Long ago and far away, I argued myself down from a B to a C grade in an English class by disputing the teacher's criticism of my use of the word oblivion. I'd read a story about the Beat Generation and noticed a photograph picturing one Kerouac-wannabe with "Blessed, Blessed Oblivion" tattooed on his bicep.
"One day we will have the blessed oblivion of peace," I wrote in an essay on US-USSR relations.
"No, no," the teacher said. "This is wrong. Our nation must always be prepared to defend itself against godless Communist aggression." She worried about Sputnik.
Words were playthings to me then, and I often tripped over my toys. I'd hop-scotched from Dick and Jane readers to Superman comic books and then jumped headfirst into the Hemingway and Faulkner on our family's bookshelf.
In my rush, I neglected the dictionary, which meant there would be big trouble when I wanted to convince people with my words. Like oblivion. You might say I was oblivious to grammar and syntax even though my vocabulary was expanding rapidly. But it was by sight rather than sound.
For example, even though I was still too young to drink and had no reason to complain, I said wine as "whine."
Even now, I still have an intermittent short-circuit between eye and brain. I see ancient. My mental ear hears accent. I chalk it up to gaps in my education. I've never met an archaeologist, and I'm the guy who mixed up blessed oblivion and atheist Commies.
My tin ear for homonyms—not that there's anything wrong with that—regularly got me into trouble. I once hurried into the school office with a letter to a scholastic organization. "Could you mail this for me?" I asked.
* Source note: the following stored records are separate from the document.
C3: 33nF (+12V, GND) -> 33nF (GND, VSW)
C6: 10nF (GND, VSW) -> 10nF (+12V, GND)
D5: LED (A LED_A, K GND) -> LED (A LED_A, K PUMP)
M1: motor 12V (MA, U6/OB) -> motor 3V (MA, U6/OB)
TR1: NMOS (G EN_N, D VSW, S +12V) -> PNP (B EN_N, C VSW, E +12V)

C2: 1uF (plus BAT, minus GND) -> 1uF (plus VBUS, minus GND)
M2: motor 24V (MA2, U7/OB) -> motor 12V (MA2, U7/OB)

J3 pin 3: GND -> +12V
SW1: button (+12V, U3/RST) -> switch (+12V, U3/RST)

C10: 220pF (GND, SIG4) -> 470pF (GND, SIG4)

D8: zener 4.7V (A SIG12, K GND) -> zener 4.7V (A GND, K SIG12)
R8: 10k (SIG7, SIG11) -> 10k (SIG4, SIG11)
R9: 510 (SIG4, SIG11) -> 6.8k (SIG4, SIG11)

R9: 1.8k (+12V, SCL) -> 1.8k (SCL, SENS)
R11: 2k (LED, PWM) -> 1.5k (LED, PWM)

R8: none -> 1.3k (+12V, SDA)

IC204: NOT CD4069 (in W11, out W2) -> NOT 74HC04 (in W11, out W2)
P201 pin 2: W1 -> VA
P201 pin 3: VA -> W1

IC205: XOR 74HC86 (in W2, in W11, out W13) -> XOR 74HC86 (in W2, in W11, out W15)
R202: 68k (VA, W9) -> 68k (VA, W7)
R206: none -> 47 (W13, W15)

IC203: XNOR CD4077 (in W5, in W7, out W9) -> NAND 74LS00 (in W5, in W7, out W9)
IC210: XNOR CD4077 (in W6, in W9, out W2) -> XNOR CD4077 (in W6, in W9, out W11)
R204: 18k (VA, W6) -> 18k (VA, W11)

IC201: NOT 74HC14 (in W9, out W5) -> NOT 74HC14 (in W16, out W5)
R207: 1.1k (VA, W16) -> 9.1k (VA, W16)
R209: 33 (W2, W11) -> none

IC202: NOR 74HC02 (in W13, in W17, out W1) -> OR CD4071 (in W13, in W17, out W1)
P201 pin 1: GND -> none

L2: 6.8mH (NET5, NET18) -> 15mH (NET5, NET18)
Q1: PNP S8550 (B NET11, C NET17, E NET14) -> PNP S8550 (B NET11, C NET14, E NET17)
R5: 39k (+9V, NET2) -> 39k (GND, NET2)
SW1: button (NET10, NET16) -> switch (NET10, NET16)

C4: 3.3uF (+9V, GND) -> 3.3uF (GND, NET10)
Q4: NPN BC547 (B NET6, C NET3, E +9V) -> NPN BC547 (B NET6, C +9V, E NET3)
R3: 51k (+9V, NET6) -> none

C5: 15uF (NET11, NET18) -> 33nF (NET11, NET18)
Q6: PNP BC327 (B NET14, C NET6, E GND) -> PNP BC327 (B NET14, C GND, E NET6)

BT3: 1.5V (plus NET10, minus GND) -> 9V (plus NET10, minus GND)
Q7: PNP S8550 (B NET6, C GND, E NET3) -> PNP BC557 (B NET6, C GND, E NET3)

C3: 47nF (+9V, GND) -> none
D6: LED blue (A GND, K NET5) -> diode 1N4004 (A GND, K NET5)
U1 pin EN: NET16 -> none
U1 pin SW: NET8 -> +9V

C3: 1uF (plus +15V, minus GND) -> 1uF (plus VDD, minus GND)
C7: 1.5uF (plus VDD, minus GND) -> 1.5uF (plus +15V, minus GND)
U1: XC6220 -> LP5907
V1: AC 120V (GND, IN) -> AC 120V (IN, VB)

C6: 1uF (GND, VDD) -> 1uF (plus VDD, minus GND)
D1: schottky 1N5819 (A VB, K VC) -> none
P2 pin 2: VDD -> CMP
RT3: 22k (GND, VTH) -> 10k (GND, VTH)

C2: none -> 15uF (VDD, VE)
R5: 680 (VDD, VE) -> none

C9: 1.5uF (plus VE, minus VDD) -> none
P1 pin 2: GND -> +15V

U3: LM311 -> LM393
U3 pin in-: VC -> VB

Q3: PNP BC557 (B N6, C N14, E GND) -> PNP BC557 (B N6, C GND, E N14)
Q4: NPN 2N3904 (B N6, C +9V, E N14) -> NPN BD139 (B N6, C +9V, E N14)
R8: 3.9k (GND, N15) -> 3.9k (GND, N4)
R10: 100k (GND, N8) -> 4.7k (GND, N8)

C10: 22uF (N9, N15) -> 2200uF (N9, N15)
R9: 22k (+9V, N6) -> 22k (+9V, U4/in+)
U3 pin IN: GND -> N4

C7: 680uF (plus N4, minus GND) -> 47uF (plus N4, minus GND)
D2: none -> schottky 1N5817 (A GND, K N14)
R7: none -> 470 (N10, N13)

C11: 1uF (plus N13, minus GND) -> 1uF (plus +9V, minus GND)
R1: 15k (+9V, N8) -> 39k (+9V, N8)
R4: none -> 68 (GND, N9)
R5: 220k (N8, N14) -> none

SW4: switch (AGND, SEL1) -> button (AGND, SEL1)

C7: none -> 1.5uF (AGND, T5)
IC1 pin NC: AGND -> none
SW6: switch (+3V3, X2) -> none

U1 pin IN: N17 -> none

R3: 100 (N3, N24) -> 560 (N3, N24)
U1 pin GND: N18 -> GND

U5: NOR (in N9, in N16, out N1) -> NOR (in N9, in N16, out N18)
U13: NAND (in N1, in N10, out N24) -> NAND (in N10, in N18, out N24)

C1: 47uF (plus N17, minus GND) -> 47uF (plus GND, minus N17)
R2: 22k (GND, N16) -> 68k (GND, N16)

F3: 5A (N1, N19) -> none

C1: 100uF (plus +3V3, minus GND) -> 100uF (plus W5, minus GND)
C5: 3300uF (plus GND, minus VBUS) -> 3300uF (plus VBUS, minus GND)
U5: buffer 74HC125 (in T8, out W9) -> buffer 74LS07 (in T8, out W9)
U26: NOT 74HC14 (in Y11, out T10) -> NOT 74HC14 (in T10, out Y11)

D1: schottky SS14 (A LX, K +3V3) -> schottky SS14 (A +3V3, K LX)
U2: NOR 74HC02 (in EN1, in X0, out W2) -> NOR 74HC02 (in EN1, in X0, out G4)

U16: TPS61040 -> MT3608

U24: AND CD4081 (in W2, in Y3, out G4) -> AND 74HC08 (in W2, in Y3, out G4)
Luckily the principal asked if I was sure I wanted to "except" the prize.
Obviously, my language universe was expanding but chaotic. Ask me to explain the situation, and I would've said it was "chow-autic," even if there hadn't been a big crowd at lunch.
I'm old enough now that I seldom embarrass myself. That's because I've worked hard on grammar and syntax as I've grown more accent. And I never order whine.
But I still have one bugaboo when I write. I stumble over affect and effect. Yes, I know there's a simple rule. Affect is influence, a verb. Effect is result, a noun.
Good enough, until I met my ration of crazy people. I began to read psychology in self-defense. I learned "affect" is a noun designating mood, which is generally good once you've got that PhD.
And I've never understood how affect became affection, a state of love. After all, there is no effection. Winning the affection of a woman would appear to be a perfect effection. It isn't. It's an effectuation.
To be accurate, it's actually an infatuation, and often something that'll give you a lot to wine about.
My confusion between the two words has reached the point that it was affecting, or effecting, my writing. I don't know which.
I tried searching word roots, looking for the elementary difference between the two, something to grasp so that the aftereffect would be effective use of both words. What I did learn is the two words are so slippery that even smart people have trouble with them.
I asked my wife, who is one of those people, how she decided which one was appropriate. "Oh," she said, "I just play it by nose."
Long after the teacher retired, Sputnik fell and broke up the USSR, I grew smart enough to approach the point in a sentence where I would be forced to choose between "affect" and "effect," stop, take a deep breath, and look up a synonym.
Words like accomplish, move, involve, consequence, cause, or symptom work fine.
I decided that was the smartest thing to do. Oh, I could have begun to lobby politicians to eliminate the words from the English language.
But I came to my senses. How's a little guy like me going to effect the government? Or is it affect?
The only thing I know for certain is that is "influence," and I don't have enough money to buy it.
Besides, I remember what happened to George Bernard Shaw, the English writer who obsessed about the oddities of English spelling. He proved fish could be spelled ghoti. I don't know if he was under the influence, but the effect—affect?—illustrated he had evolved into some sort of a linguistic lunatic.
He ended up leaving part of his estate to a project to revamp the English alphabet. The effort failed. You could look it up. It's accent history.
Wasted money. Now that's something to wine about.